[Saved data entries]
╔══

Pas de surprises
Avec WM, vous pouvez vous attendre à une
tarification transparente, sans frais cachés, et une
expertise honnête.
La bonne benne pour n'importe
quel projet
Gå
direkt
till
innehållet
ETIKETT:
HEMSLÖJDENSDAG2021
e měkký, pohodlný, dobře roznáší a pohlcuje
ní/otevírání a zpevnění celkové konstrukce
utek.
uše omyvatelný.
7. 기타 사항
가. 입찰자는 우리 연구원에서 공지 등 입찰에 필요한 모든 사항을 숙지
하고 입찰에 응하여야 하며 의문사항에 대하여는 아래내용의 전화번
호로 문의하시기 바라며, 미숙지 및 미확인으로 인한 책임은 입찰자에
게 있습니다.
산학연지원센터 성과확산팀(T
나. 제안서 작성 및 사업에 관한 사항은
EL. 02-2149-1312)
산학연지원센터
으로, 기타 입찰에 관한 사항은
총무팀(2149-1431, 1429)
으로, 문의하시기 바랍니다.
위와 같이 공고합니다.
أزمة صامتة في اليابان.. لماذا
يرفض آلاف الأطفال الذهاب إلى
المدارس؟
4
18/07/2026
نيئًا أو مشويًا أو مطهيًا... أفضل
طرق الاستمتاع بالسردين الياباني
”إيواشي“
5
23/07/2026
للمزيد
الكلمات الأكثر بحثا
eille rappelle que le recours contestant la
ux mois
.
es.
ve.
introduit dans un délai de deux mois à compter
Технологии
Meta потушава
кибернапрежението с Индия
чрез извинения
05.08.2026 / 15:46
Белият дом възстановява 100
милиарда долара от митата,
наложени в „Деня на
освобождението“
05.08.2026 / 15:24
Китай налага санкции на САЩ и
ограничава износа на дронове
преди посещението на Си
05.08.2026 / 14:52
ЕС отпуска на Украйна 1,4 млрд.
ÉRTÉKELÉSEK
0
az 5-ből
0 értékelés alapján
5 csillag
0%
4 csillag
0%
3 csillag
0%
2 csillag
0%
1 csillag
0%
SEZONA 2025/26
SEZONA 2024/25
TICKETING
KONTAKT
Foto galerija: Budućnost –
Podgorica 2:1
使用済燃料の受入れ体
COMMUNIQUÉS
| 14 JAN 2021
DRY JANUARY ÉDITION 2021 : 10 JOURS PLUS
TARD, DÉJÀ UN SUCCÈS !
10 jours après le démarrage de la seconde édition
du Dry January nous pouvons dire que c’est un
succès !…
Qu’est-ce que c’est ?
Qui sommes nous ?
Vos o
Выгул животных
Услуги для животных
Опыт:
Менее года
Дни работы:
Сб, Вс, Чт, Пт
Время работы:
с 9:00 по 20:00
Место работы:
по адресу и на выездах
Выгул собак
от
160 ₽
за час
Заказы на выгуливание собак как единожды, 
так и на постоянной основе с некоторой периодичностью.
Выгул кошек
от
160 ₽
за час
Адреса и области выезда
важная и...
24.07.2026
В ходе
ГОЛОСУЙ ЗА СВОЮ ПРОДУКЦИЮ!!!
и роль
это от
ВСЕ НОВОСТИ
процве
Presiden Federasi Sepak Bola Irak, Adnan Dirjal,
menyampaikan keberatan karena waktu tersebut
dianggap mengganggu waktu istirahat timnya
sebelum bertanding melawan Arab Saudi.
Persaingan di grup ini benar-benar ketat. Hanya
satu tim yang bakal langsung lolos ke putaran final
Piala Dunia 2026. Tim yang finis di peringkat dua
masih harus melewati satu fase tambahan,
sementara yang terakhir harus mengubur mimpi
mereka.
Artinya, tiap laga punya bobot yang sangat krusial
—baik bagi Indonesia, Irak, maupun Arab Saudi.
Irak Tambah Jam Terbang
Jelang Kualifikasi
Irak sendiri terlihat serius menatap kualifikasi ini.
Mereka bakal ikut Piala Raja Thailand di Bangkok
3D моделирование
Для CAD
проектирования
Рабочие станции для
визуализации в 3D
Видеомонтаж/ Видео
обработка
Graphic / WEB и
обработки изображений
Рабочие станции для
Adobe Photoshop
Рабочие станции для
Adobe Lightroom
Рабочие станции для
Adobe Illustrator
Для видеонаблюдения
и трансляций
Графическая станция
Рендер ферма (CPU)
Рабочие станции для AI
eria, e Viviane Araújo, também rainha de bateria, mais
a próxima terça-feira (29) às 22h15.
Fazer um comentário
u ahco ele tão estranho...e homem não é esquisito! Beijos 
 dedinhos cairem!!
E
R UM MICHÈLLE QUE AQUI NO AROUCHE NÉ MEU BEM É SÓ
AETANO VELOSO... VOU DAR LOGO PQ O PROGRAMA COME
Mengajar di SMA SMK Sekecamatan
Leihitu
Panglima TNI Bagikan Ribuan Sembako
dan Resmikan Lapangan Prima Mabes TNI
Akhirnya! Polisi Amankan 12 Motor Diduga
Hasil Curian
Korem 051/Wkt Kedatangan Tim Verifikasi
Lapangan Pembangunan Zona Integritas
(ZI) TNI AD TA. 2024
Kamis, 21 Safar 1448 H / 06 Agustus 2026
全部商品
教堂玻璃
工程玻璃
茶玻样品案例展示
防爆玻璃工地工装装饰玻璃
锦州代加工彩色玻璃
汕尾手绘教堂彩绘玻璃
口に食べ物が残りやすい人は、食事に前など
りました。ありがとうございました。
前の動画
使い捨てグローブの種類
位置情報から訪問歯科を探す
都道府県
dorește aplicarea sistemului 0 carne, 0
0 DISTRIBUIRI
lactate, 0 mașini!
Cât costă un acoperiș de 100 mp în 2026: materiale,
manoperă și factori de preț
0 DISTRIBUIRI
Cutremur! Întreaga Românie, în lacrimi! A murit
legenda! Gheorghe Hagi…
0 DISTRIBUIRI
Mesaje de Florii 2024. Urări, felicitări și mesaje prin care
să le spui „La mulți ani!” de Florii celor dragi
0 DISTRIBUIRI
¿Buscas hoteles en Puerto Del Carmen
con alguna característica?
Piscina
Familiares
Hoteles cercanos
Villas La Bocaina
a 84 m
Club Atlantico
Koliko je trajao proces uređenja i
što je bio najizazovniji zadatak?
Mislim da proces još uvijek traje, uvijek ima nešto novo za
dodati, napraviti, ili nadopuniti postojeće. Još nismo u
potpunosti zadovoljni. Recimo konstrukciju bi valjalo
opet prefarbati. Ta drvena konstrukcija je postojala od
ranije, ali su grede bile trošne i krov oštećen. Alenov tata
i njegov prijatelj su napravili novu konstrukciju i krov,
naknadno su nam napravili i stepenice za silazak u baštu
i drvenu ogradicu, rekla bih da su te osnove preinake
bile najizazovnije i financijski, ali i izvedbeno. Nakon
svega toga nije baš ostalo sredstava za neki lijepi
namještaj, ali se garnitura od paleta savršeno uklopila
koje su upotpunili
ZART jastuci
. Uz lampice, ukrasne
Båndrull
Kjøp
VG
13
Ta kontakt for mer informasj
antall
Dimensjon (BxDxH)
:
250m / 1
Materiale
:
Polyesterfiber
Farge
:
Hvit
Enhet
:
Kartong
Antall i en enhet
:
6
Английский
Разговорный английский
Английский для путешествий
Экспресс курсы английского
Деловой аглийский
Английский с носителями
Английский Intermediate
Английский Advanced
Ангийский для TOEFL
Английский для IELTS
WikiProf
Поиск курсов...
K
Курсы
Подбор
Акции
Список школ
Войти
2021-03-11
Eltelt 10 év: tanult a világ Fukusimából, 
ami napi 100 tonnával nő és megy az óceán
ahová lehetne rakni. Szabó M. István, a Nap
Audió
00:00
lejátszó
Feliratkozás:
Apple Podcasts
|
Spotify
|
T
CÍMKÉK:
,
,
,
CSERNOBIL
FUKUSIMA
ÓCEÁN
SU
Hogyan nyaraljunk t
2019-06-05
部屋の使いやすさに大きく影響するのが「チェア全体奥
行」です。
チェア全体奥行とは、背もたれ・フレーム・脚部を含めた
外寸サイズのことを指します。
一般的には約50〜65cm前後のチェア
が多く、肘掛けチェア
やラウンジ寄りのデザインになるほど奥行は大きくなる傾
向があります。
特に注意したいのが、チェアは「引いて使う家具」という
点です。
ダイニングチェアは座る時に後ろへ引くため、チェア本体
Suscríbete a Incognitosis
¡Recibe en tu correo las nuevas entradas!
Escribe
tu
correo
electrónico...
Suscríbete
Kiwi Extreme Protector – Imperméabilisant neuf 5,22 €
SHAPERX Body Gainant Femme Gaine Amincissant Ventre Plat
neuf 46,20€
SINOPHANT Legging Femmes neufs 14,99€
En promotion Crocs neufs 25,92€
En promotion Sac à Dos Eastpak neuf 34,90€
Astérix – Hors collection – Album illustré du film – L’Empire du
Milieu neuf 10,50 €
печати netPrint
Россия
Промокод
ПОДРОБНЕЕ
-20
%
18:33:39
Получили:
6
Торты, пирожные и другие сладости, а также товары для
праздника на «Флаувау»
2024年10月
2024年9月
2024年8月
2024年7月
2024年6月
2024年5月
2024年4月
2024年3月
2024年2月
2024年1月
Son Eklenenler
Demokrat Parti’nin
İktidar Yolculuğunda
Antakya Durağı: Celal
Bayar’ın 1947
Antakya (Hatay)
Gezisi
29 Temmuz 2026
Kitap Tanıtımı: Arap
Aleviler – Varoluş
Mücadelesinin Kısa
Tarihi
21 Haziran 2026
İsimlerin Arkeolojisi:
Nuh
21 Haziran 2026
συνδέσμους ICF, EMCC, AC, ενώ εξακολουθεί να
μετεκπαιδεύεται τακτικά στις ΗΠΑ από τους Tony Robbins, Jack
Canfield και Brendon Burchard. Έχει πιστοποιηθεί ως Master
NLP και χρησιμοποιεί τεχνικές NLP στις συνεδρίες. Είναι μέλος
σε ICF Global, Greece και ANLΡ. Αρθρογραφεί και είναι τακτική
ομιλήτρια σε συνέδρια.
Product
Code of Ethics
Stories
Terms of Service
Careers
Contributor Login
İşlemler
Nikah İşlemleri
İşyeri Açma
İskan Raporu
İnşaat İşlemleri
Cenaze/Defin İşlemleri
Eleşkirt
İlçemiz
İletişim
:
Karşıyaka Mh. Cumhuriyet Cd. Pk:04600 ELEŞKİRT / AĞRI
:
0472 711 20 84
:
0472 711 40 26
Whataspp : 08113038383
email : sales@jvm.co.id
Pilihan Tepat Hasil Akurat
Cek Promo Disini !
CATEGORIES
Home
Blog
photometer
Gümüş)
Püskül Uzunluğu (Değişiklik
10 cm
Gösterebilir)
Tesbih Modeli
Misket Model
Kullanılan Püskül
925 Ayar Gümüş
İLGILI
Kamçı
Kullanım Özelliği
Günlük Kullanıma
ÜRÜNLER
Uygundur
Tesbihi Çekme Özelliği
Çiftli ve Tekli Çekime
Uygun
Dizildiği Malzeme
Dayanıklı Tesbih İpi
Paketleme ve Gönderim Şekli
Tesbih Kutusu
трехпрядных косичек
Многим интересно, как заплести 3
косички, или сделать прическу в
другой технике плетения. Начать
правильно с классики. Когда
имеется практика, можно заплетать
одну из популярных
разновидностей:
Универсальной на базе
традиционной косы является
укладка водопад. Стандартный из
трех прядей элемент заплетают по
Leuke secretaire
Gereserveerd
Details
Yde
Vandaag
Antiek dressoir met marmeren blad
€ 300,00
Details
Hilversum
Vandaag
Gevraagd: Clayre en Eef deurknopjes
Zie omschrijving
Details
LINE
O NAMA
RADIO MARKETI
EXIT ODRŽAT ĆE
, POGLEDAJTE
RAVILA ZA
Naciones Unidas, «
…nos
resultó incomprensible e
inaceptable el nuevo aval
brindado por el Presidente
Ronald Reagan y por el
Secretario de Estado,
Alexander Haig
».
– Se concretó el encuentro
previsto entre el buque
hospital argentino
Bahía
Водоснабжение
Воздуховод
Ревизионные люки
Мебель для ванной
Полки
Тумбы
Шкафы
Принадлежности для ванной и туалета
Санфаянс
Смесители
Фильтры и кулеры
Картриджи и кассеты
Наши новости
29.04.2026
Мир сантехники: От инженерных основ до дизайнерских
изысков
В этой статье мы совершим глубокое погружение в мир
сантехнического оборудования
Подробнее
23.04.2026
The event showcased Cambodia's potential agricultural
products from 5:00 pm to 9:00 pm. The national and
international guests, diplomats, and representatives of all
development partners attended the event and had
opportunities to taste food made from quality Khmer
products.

╚══

About this task
Copy the lines from the first one through the line with "الكلمات الأكثر بحثا", replacing "transparente" with "claire" and keeping everything else the same.

Answer box
Pas de surprises
Avec WM, vous pouvez vous attendre à une
tarification claire, sans frais cachés, et une
expertise honnête.
La bonne benne pour n'importe
quel projet
Gå
direkt
till
innehållet
ETIKETT:
HEMSLÖJDENSDAG2021
e měkký, pohodlný, dobře roznáší a pohlcuje
ní/otevírání a zpevnění celkové konstrukce
utek.
uše omyvatelný.
7. 기타 사항
가. 입찰자는 우리 연구원에서 공지 등 입찰에 필요한 모든 사항을 숙지
하고 입찰에 응하여야 하며 의문사항에 대하여는 아래내용의 전화번
호로 문의하시기 바라며, 미숙지 및 미확인으로 인한 책임은 입찰자에
게 있습니다.
산학연지원센터 성과확산팀(T
나. 제안서 작성 및 사업에 관한 사항은
EL. 02-2149-1312)
산학연지원센터
으로, 기타 입찰에 관한 사항은
총무팀(2149-1431, 1429)
으로, 문의하시기 바랍니다.
위와 같이 공고합니다.
أزمة صامتة في اليابان.. لماذا
يرفض آلاف الأطفال الذهاب إلى
المدارس؟
4
18/07/2026
نيئًا أو مشويًا أو مطهيًا... أفضل
طرق الاستمتاع بالسردين الياباني
”إيواشي“
5
23/07/2026
للمزيد
الكلمات الأكثر بحثا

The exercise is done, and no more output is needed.